Policy Plans

A fully-insured group policy may cover various plans for medical, dental, or disability benefits. You can subscriber a person for one or more policy plans within or across policies. The system creates one membership for each person who is subscribed to the policy plan. You can then add dependent members in each membership whenever required.

While creating a policy plan, you need to specify either a price item or at least one pricing rule type. The price item given in the policy plan is used to create a pass-through billable charge for pre-calculated premium amount which is received in an inbound message.
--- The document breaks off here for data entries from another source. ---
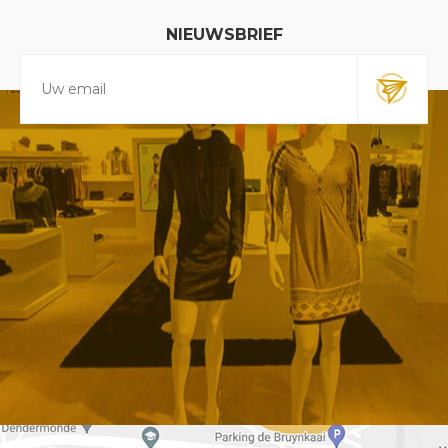
NIEUWSBRIEF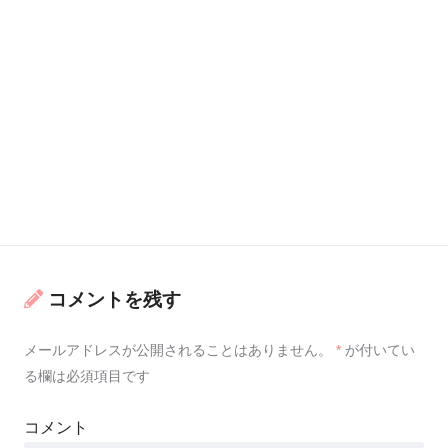
コメントを残す
メールアドレスが公開されることはありません。
*
が付いてい
る欄は必須項目です
コメント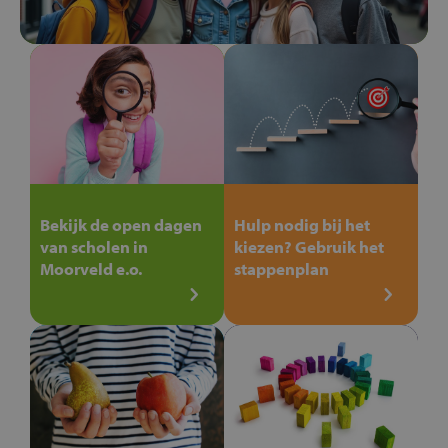
Bekijk de open dagen
Hulp nodig bij het
van scholen in
kiezen? Gebruik het
Moorveld e.o.
stappenplan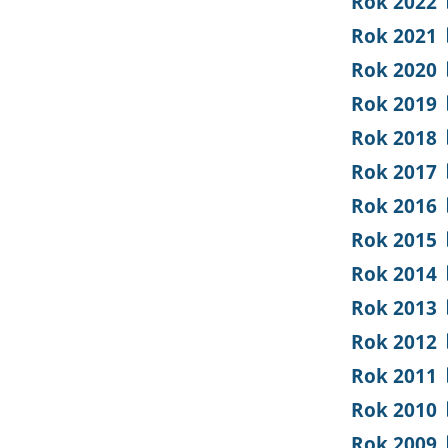
Rok 2022
Rok 2021
Rok 2020
Rok 2019
Rok 2018
Rok 2017
Rok 2016
Rok 2015
Rok 2014
Rok 2013
Rok 2012
Rok 2011
Rok 2010
Rok 2009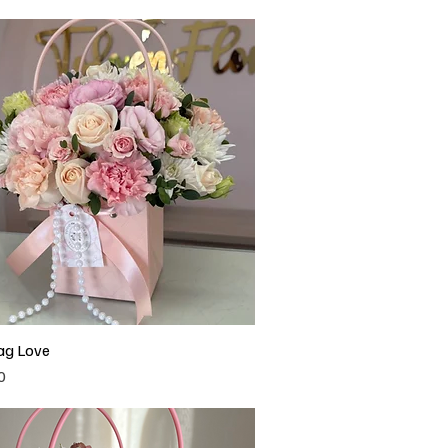
Bag Love
Vista rápida
0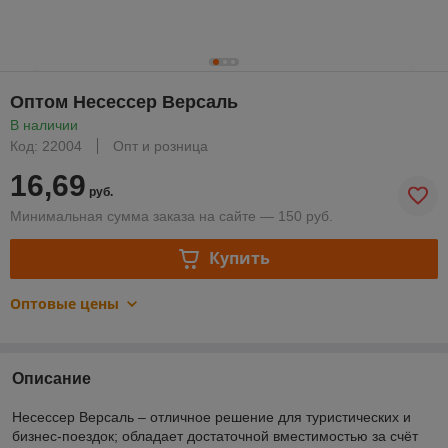
Оптом Несессер Версаль
В наличии
Код: 22004
Опт и розница
16,69
руб.
Минимальная сумма заказа на сайте — 150 руб.
Купить
Оптовые цены
Описание
Несессер Версаль – отличное решение для туристических и
бизнес-поездок; обладает достаточной вместимостью за счёт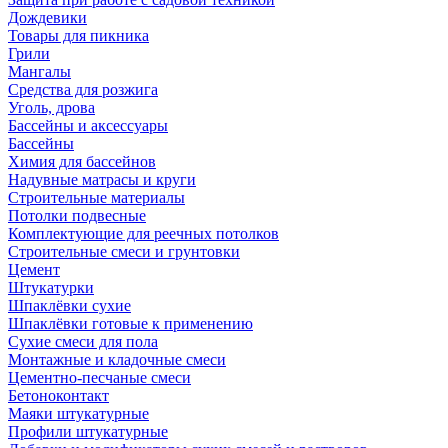
Дождевики
Товары для пикника
Грили
Мангалы
Средства для розжига
Уголь, дрова
Бассейны и аксессуары
Бассейны
Химия для бассейнов
Надувные матрасы и круги
Строительные материалы
Потолки подвесные
Комплектующие для реечных потолков
Строительные смеси и грунтовки
Цемент
Штукатурки
Шпаклёвки сухие
Шпаклёвки готовые к применению
Сухие смеси для пола
Монтажные и кладочные смеси
Цементно-песчаные смеси
Бетоноконтакт
Маяки штукатурные
Профили штукатурные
Alternatively, you can associate a pricing rule type with a policy plan. You can only associate a pricing rule type where the pricing rule type category is set to Age Based, Tier Based, or Pass-Through Billable Charge. If you associate an age based pricing rule type with the policy plan, the system creates the SQI based billable charge whenever the membership premium is calculated for eligible members. If you associate a tier based pricing rule type with the policy plan, the system creates the SQI based billable charge whenever the premium is calculated for membership. However, if you associate a pass-through billable charge pricing rule type with the policy plan, the system creates an SQI based billable charge using the pass-through billable charge pricing rule type whenever the price item information is given, but the account information is not given in a health care inbound message. Note that if both the price item and account details are given in the billable charge information, the system directly creates the SQI based billable charge for the pre-calculated premium and does not refer the pass-through billable charge pricing rule type which is associated with the policy plan.